In early January we reported on boohoo.com ’s 260% increase of its year end value from 2016 in part from it’s then recent purchase of the L.A based fashion brand, Nasty Gal.
Well the paperwork has finally gone through and the UK online retailer has cleared the necessary procedures of the U.S. Bankruptcy Court for the Central District of California expecting final approval of the acquisition.
While the increase in shares looks to be a more modest 4% gain this time around, the dual chief executives are particularly upbeat. In joint statement, Mahmud Kamani and Carol Kane said: “We are delighted to have been successful in our bid to acquire Nasty Gal. It represents an exciting opportunity to accelerate our international offering and inspire an ever-growing range of young customers in the US and around the world.” boohoo.com confirmed the $20m deal which marks its intentions to establish its presence in the American market.
The Manchester based company can now count on “certain intellectual property assets and customer databases” from Nasty Gal Inc. which it hopes to add value to its already generous selection of apparel.
“I am enormously proud of the tremendous brand value we have built over the years at Nasty Gal, and deeply grateful for the enduring contributions made to the brand by so many of our passionate employees and vendor partners,” said Nasty Gal CEO Sheree Waterson. “I congratulate boohoo.com on their anticipated successful acquisition and I am confident that Nasty Gal’s strong legacy will complement their business.”
Nasty Gal at its peak had at one time been valued at $200 million, but was unable to keep up with its rapid growth, and the $20 Million bid from Boohoo was not matched or rivaled by any competing offers.

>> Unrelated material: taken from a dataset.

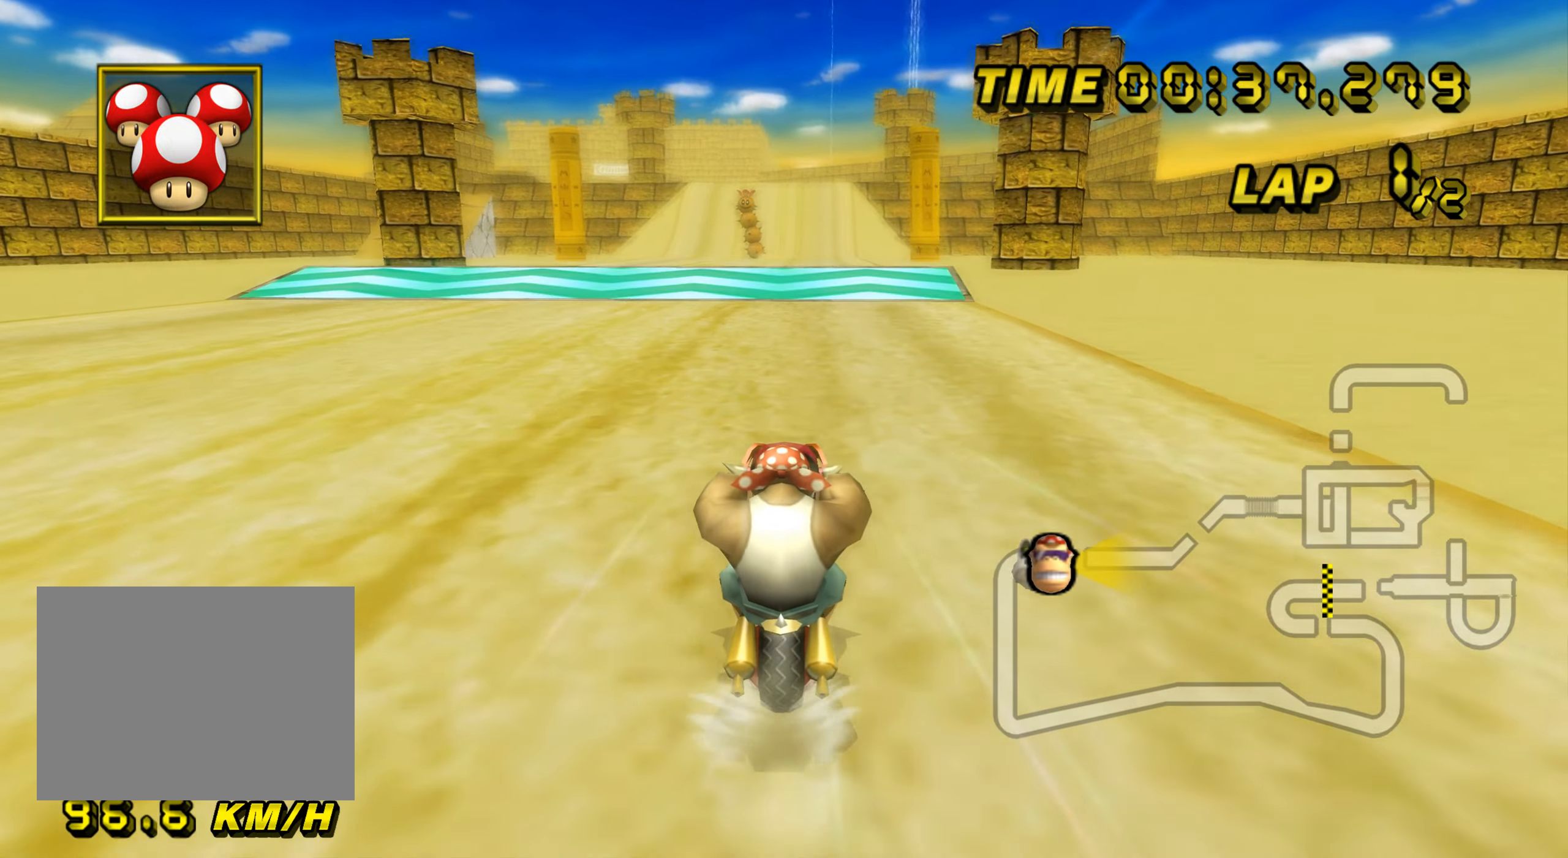
{"buttons": ["A"], "left_stick": "center", "events": [[350, "left_stick", "center"]]}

WWD reports a solid revenue of $77.1 million only down 9% from 2015. Yet its inability to escape from the red numbers meant a negative EBITDA $15.4 million 2016 which is a staggering 145% negative increase from the previous year’s negative $6.3 million.
Boohoo hopes to fill the void left from founder Sophia Amoruso’s direction, when she left the company as CEO in 2015. Still, a 20 million valuation is still a long way from selling vintage clothing on eBay, and the British based virtual store can now even count on the free publicity generated from Amoruso’s upcoming Netflix series based on her bestselling book, “Girlboss”.